The proxy server uses a set a forwarding rules to determine how incoming requests from client browsers are to be treated. Service engine filters are filters that allow a user to specify conditions that need to be satisfied for a CSE to process a request or response. According to certain embodiments, a CSE and a filter are attached to each forwarding rule.
If an administrator wishes to enable or disable the CSE based on the content type or User-Agent headers (or any other HTTP headers), the administrator can create an appropriate service engine filter. For example, if a particular user agent has a bug which causes it to send an "Accept-Encoding: gzip" header when it does not in fact support gzip, a service engine filter can be used to disable the module for this agent.
The same method can be used to restrict compression to objects that have Content- Type: text/*, etc. The following steps may be followed: Create a new profile with the desired compression levels. Create a response filter to control what content will be compressed. Attach the profile and filter to the forwarding rule.
According to certain embodiments, the CSE will have a User Interface similar to other service engines. FIG. 4 is a block diagram of a CSE graphical user interface (GUI), according to certain embodiments of the invention. In FIG. 4, CSE user interface 400 comprises a profile list 402. Profile list 402 contains a list of existing profiles (compression profiles) as indicated by profile name 404. CSE GUI 400 also comprises a "create profile" section such as create profile 408. Each profile will have a properties page where the attributes of the profile can be viewed or modified. The properties page can be accessed by selecting the properties button 406.
Each profile of the CSE may include the following configurable attributes: Profile Name 410 - name by which this profile is referred to by forwarding rules. Log Level 412 - how much information should be logged. Enable gzip Compression 414 - true if this profile performs gzip compression, gzip Compression Level 416 - integer level of speed versus size. 1 fastest largest - 9 slowest/smallest.

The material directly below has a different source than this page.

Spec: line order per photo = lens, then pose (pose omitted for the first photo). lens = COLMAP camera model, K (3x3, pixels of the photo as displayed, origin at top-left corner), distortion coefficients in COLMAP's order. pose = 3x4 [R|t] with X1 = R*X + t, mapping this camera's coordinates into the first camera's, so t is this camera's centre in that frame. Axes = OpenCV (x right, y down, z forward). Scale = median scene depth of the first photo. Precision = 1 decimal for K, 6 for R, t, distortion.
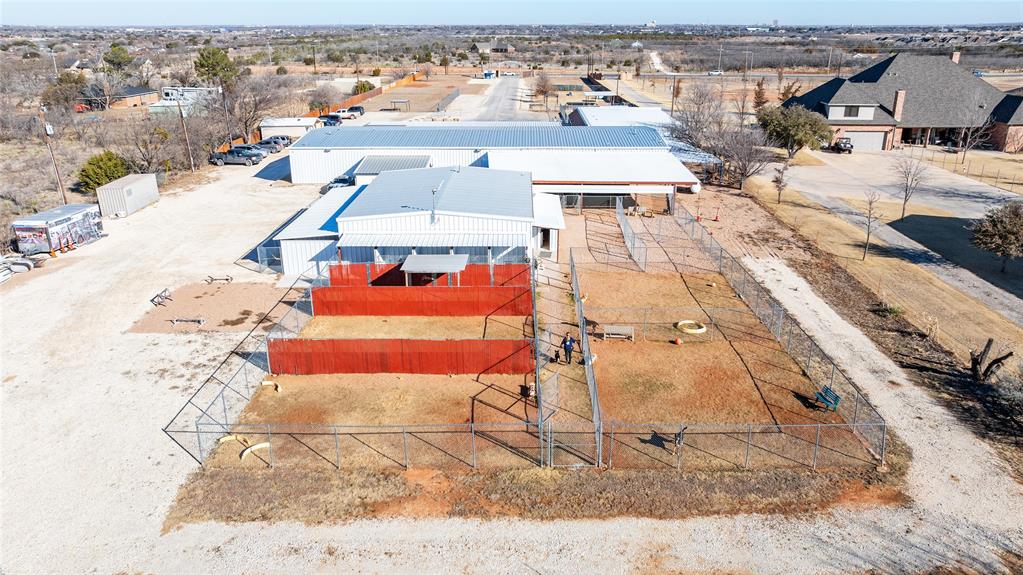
lens RADIAL K [[724.5, 0, 537.8], [0, 724.5, 287.0], [0, 0, 1]] dist [-0.033091, 0.040696]
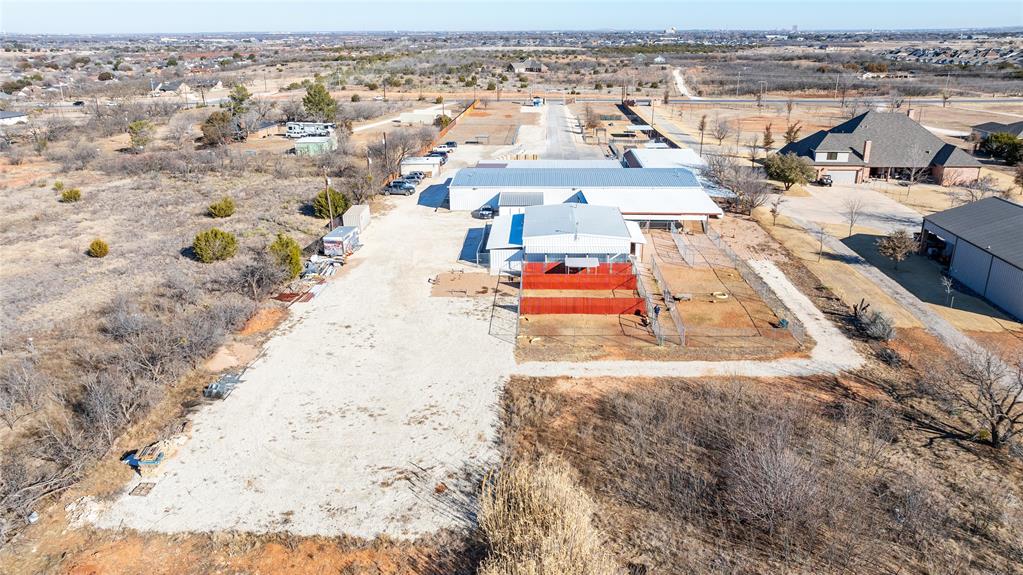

Enable GIF Compression 418 - true if this profile performs GIF compression. GIF Compression Level 420 - user defined quality factor. The user will be able to set a specific number of colors to reduce to or a percentage to reduce colors by. Also, the user will be able to select from different compression algorithms, and will be able to select different algorithms for color and grayscale images.
In addition, there may be a check box (per-forwarding rule, for example) indicating if the backend servers use compression. There may be one new configuration file containing all the configuration information for all CSE profiles. The name and format of this file is automatically generated, and is not of general interest, "forward. conf" contains a new per-forwarding rule setting for backend server compression. "Backup" and "Restore" will work as in other service engines. When the
CSE configuration changes, the proxy may need to be restarted. If image compression is performed in a separate process, such a process may also need to be restarted.
In the foregoing specification, embodiments of the invention have been described with reference to numerous specific details that may vary from implementation to implementation. Thus, the sole and exclusive indicator of what is the invention, and is intended by the applicants to be the invention, is the set of claims that issue from this application, in the specific form in which such claims issue, including any subsequent correction. Any express definitions set forth herein for terms contained in such claims shall govern the meaning of such terms as used in the claims. Hence, no limitation, element, property, feature, advantage or attribute that is not expressly recited in a claim should limit the scope of such claim in any way. The specification and drawings are, accordingly, to be regarded in an illustrative rather than a restrictive sense.